A vueltas con la nación
Hasta la llegada al poder del Partido Popular en 1996, la estructura del Estado, el diseño del modelo autonómico, no estuvo verdaderamente en el debate político. En efecto, en julio de 1981, Leopoldo Calvo-Sotelo, presidente del Gobierno, y Felipe González, líder de la oposición, suscribieron los primeros pactos autonómicos que fueron actualizados en 1992 por el entonces presidente, Felipe González, y el líder de la oposición, José María Aznar, que cerraron el mapa de las diecisiete autonomías con las mismas instituciones pero con distintas competencias y dos ciudades autónomas, Ceuta y Melilla. Finalmente, fruto de estos acuerdos, los mismos actores dieron por cerrado en 1995 el Estado autonómico a nuevas remodelaciones o ampliaciones.

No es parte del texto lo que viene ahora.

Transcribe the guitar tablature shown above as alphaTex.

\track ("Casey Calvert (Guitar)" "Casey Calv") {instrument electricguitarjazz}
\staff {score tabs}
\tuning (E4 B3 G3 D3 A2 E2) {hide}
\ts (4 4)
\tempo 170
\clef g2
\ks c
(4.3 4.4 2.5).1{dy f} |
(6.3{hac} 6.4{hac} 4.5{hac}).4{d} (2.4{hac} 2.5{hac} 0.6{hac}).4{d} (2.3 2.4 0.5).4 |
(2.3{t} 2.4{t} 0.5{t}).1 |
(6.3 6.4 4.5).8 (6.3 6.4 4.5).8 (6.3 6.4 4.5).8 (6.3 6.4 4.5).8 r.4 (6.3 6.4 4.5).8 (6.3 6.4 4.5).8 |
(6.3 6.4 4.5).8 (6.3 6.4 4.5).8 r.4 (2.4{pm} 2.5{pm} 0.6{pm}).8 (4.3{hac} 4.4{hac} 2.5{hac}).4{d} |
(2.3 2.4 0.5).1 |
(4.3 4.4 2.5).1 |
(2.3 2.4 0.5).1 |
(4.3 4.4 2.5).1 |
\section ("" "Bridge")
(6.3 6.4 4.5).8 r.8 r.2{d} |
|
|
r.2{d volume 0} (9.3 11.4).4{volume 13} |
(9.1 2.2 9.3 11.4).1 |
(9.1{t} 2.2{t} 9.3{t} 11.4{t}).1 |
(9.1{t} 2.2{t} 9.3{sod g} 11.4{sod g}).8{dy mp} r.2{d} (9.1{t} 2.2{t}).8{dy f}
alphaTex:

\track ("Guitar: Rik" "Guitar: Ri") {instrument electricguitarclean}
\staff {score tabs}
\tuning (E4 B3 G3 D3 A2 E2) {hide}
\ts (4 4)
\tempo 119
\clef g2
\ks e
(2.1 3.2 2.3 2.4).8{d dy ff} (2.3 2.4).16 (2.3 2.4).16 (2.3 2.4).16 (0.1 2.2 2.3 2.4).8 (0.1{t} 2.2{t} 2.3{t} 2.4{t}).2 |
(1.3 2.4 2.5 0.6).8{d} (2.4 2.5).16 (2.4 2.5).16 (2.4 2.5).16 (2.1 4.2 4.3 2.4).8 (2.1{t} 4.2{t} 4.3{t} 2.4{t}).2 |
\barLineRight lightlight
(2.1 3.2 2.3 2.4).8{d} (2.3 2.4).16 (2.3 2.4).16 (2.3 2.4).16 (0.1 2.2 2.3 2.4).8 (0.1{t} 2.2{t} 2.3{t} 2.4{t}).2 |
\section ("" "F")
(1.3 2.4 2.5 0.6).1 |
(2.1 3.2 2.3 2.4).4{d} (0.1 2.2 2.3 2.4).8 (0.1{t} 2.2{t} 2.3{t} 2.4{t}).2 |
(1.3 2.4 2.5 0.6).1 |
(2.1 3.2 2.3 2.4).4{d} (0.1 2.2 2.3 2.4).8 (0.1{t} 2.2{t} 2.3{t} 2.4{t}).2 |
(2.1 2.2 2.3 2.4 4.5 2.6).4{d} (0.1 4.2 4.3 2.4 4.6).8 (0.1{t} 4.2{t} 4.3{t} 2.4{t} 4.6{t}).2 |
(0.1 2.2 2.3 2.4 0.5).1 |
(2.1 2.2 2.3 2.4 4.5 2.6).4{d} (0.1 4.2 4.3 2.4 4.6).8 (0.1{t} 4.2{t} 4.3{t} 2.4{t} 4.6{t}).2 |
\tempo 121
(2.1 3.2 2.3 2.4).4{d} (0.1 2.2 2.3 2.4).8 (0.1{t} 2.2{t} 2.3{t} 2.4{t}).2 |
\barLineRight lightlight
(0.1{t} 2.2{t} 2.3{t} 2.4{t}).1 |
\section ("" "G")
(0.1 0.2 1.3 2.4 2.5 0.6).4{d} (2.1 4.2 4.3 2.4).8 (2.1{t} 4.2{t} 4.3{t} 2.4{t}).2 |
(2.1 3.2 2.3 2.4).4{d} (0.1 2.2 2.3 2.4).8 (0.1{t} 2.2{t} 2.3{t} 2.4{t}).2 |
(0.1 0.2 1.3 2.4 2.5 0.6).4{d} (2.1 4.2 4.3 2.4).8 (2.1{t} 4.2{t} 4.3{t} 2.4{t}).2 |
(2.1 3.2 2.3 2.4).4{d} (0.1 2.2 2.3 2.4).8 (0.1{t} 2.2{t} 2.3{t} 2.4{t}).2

Actualizado:Durante el período 1996-2004, con el PP en el poder, acaeció un sensible viraje: en la primera legislatura de Aznar, en que el líder conservador tuvo que hacer de la necesidad virtud, funcionó pacíficamente una creativa alianza entre la mayoría estatal y la coalición CiU, a la que impuso como única condición el no planteamiento de la reforma estatutaria, que ya comenzaba a barajarse en ciertos sectores catalanes de opinión.
Durante la segunda legislatura de Aznar, ya con mayoría absoluta, se produjo una seria radicalización de las actitudes, marcada por el ensoberbecimiento de Aznar y por la retirada de Pujol; las elecciones autonómicas catalanas de 2003 se celebraron en un clima de exacerbación nacionalista, con la reforma estatutaria en el programa de todos los partidos menos el PP, y con una generalizada hostilidad contra el Ejecutivo central. El resto de la historia es ya muy cercano: el Gobierno socialista inesperadamente surgido de las urnas en 2004 tuvo que encauzar a trancas y barrancas aquel proceso desaforado.
Si el PP; durante su etapa de poder, trajo a colación el respetable concepto del patriotismo constitucional, los dos grandes partidos han escenificado en esta legislatura que concluye un rancio y anacrónico debate sobre los más viejos tópicos del nacionalismo españolista. En efecto, el proceso estatutario se ha discutido sobre el trasfondo de la inquietante cuestión de si se rompe o no España; el mal llamado proceso de paz ha supuesto una discusión sobre la prevalencia de los valores patrióticos y ha servido de pretexto para que sectores conservadores, teóricamente vinculados a las víctimas del terrorismo, tomaran reiteradamente las calles tremolando los símbolos patrios y agitando las aguas del caldero nacionalista; y asimismo, en el discurso político general, subyace una agria disputa sobre el papel internacional de la nación española, que ha pasado del espejismo de la foto de las Azores (y de los pies de Aznar sobre la mesa en el rancho de Bush) a la prosa de una potencia europea de tamaño medio y proyección acorde a su dimensión objetiva.
Y, como cabía esperar, la gran disputa por acreditar los fervores patrióticos ha llegado asimismo a los prolegómenos de la campaña electoral: aunque no sería justo reducir la visita del jefe del Estado a Ceuta y Melilla a una dimensión meramente oportunista, es claro que este gesto regio tiene una inevitable lectura de política interna: el Partido Socialista se ha buscado su Perejil patriótico para competir con su principal antagonista en el terreno del españolismo flamígero en las plazas africanas. Quienes creemos sinceramente en el patriotismo constitucional y desconfiamos por tanto de otras vehemencias patrióticas irracionales y sentimentales, vemos el espectáculo de unas colectividades enardecidas por los símbolos -españoles a un lado, marroquíes al otro- con inevitable desazón.
Cualquier observador verá sin embargo que el colorista alarde de enseñas y banderas es minoritario en este país y tiene un predicamento cuantitativa y cualitativamente muy limitado. Predominan sin duda en las muchedumbres las convicciones intelectuales sobre las creencias pasionales, como corresponde a una democracia adulta. Por lo que sería muy deseable que se recuperaran los consensos básicos sobre el ser y el estar de España, lo que permitiría excluir del proceso político todos estos acaloramientos que nos retrotraen a un pasado de sangre y fuego que está muy lejos del frío y sereno presente en que predominan otros conceptos: laboriosidad, tolerancia, respeto y sentido común.